» Directions for this task
Your answer must be a word-for-word copy of the listing, with all pictures excluded.

» Data
= Beginning of Section =
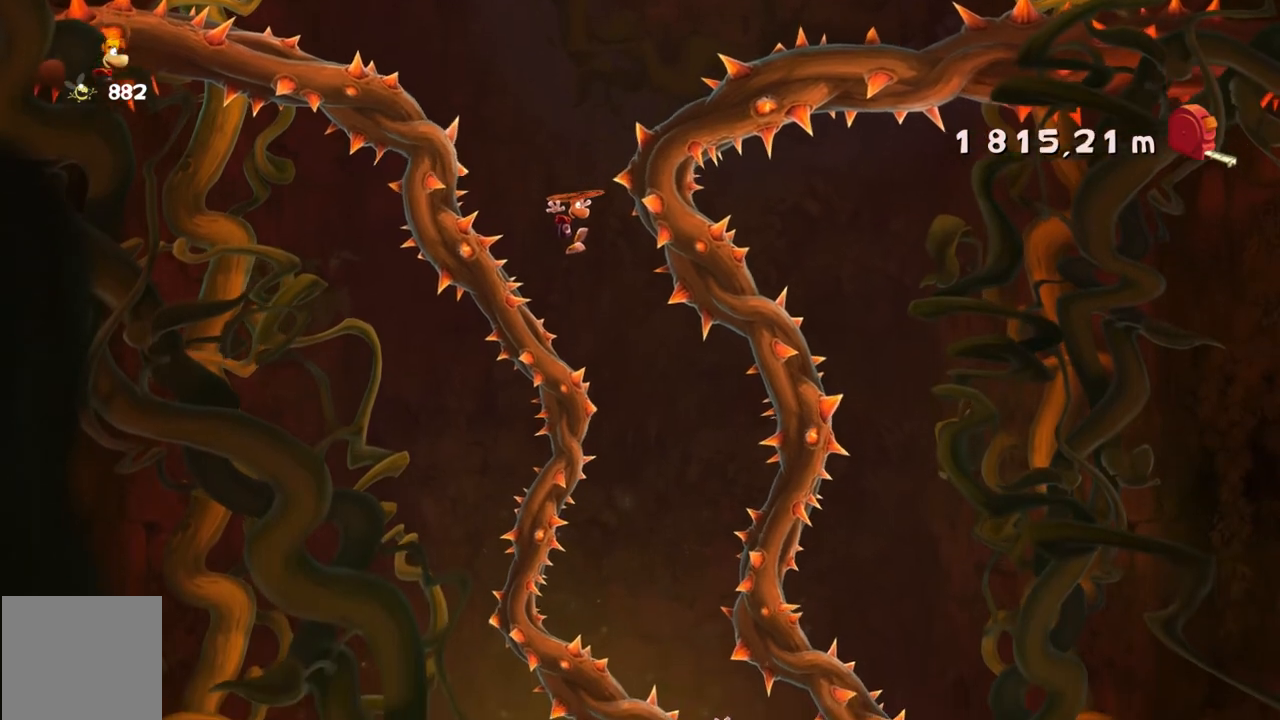
{"buttons": [], "left_stick": "left", "events": [[367, "left_stick", "center"], [500, "left_stick", "left"]]}
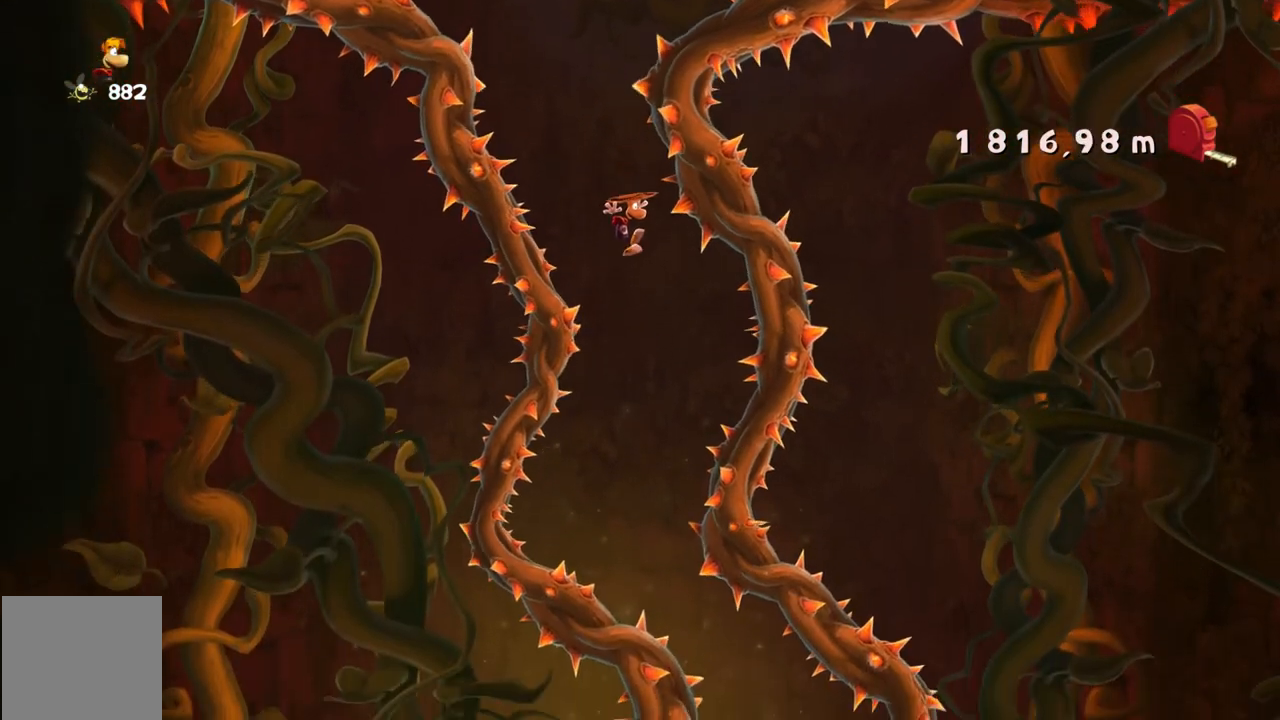
{"buttons": [], "left_stick": "center", "events": [[501, "left_stick", "center"]]}
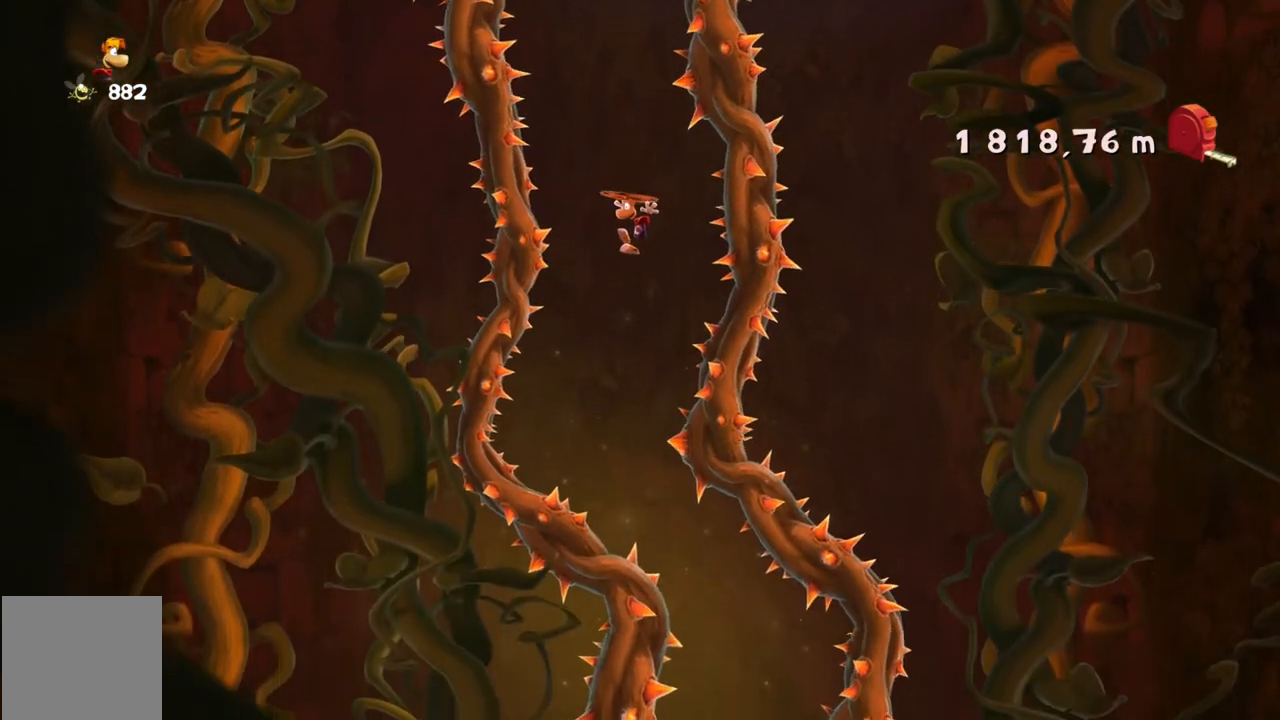
{"buttons": [], "left_stick": "right", "events": [[200, "left_stick", "right"]]}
= End of Section =
» Exercise solution
{"buttons": [], "left_stick": "left", "events": [[367, "left_stick", "center"], [500, "left_stick", "left"]]}
{"buttons": [], "left_stick": "center", "events": [[501, "left_stick", "center"]]}
{"buttons": [], "left_stick": "right", "events": [[200, "left_stick", "right"]]}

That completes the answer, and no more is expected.